KOKL, a/k/a The Brew, is a broadcast radio station in Okmulgee on FM 106.3 and AM 1240, playing classic hits of the 60’s, 70’s and 80’s.

==Notable people==

- Donald W. Burgess, meteorologist, tornado and weather radar expert
- Joyce Cobb, jazz and R&B singer
- Samuel Checote, (1819–1884), Creek chief
- John Karl Baldischwiler, (NFL Player) Detroit Lions (1978–1982) Baltimore/Indianapolis Colts (1983–1986)
- Angela Barker-Jones, Cherokee jurist
- Patrick Collins, NFL player
- Ron Gardenhire, manager of MLB's Detroit Tigers
- Jim House, Arkansas state legislator
- Dan Kenan, football player and head coach at Wesleyan University, lived in Okmulgee and served as its mayor for two terms
- Wright King, actor, birthplace
- Dewey McClain, NFL player, labor leader, politician
- Mel McDaniel, country musician
- Edward H. Moore (1871–1950), United States Senator from Oklahoma (1943 - 1949), wealthy businessman
- Melvin Morris, United States Army Medal of Honor Recipient
- Gary P. Nunn, country music singer and songwriter
- David Obey, US Congressman, birthplace
- Oscar Pettiford, jazz bass player
- Will Sampson, artist and actor
- Bill Self, Hall of Fame college basketball coach at Kansas
- Leon B. Senter, architect, established his first office in Okmulgee in 1920 and designed the Okmulgee Golf Course and Country Club, then moved to Tulsa where he headquartered for the rest of his life
- Ted Taylor, singer
- David Thompson, Former NFL running back for St.Louis Rams (1997 - 1999), Oklahoma State University 3rd All-Time Leading Rusher 4,493 rushing yards(1993). 2 X State Champion 200 meters 21.2 seconds 1992 & 1992.

==In popular culture==
The pilot for the FX comedy series Reservation Dogs from filmmaker Sterlin Harjo, which concerns four Native American teens in rural Oklahoma, was shot in Okmulgee.
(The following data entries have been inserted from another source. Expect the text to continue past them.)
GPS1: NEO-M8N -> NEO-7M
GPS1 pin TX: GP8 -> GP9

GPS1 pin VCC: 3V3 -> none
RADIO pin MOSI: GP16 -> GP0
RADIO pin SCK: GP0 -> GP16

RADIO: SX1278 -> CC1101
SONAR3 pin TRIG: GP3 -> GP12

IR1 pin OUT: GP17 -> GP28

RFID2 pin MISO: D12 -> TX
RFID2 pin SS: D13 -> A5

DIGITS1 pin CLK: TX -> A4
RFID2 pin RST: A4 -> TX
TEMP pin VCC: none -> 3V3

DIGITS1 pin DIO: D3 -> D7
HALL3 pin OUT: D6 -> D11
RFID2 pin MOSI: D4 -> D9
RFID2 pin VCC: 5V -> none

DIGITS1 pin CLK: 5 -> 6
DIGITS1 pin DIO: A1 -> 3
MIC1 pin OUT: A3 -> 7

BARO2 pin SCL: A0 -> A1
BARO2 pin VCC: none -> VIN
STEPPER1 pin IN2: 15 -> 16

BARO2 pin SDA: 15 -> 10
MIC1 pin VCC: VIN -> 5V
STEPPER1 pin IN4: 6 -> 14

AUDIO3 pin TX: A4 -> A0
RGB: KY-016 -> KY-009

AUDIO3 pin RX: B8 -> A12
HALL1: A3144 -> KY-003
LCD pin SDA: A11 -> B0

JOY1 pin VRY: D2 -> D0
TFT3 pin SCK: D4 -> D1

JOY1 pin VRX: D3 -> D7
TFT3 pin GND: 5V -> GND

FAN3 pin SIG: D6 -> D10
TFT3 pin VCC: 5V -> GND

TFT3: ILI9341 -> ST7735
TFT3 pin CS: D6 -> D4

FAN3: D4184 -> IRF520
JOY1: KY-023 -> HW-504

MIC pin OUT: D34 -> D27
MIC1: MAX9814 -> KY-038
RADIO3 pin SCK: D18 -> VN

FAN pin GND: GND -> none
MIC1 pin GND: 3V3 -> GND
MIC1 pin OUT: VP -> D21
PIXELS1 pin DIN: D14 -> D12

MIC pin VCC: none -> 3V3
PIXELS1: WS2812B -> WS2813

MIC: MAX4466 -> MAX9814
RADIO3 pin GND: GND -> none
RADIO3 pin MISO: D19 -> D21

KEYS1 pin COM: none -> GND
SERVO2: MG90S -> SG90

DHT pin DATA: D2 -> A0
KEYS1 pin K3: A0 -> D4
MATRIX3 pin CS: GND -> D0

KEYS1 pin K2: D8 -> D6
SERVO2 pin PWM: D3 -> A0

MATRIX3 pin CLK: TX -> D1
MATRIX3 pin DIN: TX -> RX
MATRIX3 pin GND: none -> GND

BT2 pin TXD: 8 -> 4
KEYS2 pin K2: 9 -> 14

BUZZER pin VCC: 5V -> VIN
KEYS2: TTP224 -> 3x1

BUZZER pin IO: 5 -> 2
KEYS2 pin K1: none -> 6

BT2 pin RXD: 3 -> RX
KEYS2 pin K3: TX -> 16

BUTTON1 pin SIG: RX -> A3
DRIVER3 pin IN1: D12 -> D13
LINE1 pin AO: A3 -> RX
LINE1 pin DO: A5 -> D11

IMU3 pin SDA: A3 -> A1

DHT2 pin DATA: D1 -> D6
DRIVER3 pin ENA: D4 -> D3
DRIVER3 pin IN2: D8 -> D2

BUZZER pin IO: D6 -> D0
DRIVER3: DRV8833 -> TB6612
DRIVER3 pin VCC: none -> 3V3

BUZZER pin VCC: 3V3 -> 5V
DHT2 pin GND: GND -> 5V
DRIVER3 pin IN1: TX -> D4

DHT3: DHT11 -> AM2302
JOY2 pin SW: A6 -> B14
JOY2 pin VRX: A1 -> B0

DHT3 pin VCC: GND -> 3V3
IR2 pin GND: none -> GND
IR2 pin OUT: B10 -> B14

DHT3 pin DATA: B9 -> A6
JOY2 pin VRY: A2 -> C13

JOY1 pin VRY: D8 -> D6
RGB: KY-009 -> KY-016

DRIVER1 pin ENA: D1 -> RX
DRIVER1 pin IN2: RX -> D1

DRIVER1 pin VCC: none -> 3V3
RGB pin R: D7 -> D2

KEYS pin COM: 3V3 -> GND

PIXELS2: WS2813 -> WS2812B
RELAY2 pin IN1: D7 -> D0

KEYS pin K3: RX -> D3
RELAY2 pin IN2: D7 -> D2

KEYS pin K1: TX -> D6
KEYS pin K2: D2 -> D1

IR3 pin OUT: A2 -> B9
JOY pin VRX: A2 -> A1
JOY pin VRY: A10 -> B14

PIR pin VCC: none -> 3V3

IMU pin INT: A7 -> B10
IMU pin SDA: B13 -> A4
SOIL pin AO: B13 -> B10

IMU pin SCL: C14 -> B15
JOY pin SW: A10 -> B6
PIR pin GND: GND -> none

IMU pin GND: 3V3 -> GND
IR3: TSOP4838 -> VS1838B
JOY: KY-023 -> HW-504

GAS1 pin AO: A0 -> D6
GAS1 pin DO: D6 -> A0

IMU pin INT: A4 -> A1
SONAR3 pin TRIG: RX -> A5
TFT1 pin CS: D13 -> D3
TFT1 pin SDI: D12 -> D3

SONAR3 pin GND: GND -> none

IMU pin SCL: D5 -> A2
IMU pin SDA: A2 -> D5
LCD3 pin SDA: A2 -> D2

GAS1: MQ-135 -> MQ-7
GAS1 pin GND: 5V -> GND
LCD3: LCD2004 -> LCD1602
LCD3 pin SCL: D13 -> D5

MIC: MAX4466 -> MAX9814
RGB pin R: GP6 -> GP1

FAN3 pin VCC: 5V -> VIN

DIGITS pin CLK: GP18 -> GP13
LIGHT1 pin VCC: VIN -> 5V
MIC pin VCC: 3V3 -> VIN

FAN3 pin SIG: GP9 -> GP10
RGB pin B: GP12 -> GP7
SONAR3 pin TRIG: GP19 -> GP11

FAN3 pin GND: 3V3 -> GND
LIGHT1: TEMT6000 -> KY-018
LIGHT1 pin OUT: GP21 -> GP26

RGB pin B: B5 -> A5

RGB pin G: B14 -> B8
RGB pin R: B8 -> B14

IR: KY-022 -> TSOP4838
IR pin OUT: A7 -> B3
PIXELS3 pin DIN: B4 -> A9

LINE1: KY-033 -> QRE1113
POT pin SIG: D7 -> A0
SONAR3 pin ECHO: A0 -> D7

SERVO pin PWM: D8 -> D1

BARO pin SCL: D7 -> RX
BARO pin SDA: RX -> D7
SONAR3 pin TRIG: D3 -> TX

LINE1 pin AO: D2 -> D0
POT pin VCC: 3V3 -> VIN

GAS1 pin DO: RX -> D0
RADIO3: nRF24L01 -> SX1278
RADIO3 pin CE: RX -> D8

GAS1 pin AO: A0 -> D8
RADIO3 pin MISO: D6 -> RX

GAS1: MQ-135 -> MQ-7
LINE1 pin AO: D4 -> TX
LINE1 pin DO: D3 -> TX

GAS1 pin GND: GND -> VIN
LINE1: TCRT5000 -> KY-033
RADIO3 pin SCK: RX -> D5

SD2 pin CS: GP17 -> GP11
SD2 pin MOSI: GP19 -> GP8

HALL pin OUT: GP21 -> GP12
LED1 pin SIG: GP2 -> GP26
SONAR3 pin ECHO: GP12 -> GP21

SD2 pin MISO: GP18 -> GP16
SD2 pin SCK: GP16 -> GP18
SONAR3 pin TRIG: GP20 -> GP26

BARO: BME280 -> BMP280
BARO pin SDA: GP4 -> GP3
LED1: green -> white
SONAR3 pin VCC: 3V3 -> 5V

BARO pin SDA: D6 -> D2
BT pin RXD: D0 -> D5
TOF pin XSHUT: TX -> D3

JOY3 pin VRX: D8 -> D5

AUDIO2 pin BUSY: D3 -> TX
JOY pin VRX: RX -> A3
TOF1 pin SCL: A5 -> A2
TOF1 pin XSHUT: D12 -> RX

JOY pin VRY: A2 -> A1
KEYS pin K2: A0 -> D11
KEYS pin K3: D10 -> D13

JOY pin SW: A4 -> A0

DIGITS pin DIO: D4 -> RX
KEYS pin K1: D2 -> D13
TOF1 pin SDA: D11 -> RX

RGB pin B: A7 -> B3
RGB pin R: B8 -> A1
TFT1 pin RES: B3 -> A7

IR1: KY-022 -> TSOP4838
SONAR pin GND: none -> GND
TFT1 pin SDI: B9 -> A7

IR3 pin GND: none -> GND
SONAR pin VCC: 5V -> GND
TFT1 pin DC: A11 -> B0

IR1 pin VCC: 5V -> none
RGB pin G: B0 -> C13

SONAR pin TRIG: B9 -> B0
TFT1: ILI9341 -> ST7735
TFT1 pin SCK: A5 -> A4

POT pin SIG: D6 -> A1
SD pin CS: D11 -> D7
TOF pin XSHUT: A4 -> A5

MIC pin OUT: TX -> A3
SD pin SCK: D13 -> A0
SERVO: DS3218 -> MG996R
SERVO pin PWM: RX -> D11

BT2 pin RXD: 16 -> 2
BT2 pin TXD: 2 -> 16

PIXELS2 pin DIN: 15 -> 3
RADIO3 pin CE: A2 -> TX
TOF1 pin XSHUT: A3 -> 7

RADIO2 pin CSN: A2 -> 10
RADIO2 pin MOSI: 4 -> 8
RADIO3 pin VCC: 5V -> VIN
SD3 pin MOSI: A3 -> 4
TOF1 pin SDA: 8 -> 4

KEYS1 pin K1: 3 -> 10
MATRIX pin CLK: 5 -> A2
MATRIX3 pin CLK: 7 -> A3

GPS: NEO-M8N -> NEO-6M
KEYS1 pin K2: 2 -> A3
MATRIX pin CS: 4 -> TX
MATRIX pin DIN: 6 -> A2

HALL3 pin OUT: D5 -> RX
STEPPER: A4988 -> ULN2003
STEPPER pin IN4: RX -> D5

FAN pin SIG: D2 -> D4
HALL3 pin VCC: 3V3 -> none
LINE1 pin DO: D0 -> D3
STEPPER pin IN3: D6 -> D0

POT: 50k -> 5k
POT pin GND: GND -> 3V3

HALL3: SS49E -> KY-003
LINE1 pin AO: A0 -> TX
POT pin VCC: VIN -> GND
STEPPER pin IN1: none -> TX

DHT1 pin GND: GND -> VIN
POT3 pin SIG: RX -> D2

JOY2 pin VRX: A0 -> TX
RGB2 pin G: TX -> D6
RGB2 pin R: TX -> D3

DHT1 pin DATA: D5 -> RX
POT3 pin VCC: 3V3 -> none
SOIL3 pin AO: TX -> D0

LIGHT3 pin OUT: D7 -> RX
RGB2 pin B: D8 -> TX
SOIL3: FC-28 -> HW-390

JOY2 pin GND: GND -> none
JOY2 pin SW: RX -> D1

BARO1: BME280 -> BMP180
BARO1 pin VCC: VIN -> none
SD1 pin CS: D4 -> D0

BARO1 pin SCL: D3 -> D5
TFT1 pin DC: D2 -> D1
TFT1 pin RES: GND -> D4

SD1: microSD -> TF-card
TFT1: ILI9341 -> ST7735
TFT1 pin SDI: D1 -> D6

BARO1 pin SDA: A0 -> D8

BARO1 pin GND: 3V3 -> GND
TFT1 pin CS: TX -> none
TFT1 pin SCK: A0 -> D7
Additional principal photography for the rest of Season 1 also occurred in Okmulgee, as well as Tulsa, Sand Springs, Beggs, Inola, and Terlton. Seasons 2 and 3 were primarily filmed on location in Okmulgee as well.

The film Sarah's Oil, regarding the fight of Oklahoman Sarah Rector, child of a Creek Freedman, to hold on to her fabulous oil wealth in the early 1900’s, was shot primarily in Okmulgee in mid-2024.

In the Elmore Leonard novella “Comfort to the Enemy,” the parties stay in Okmulgee while visiting the POW camp.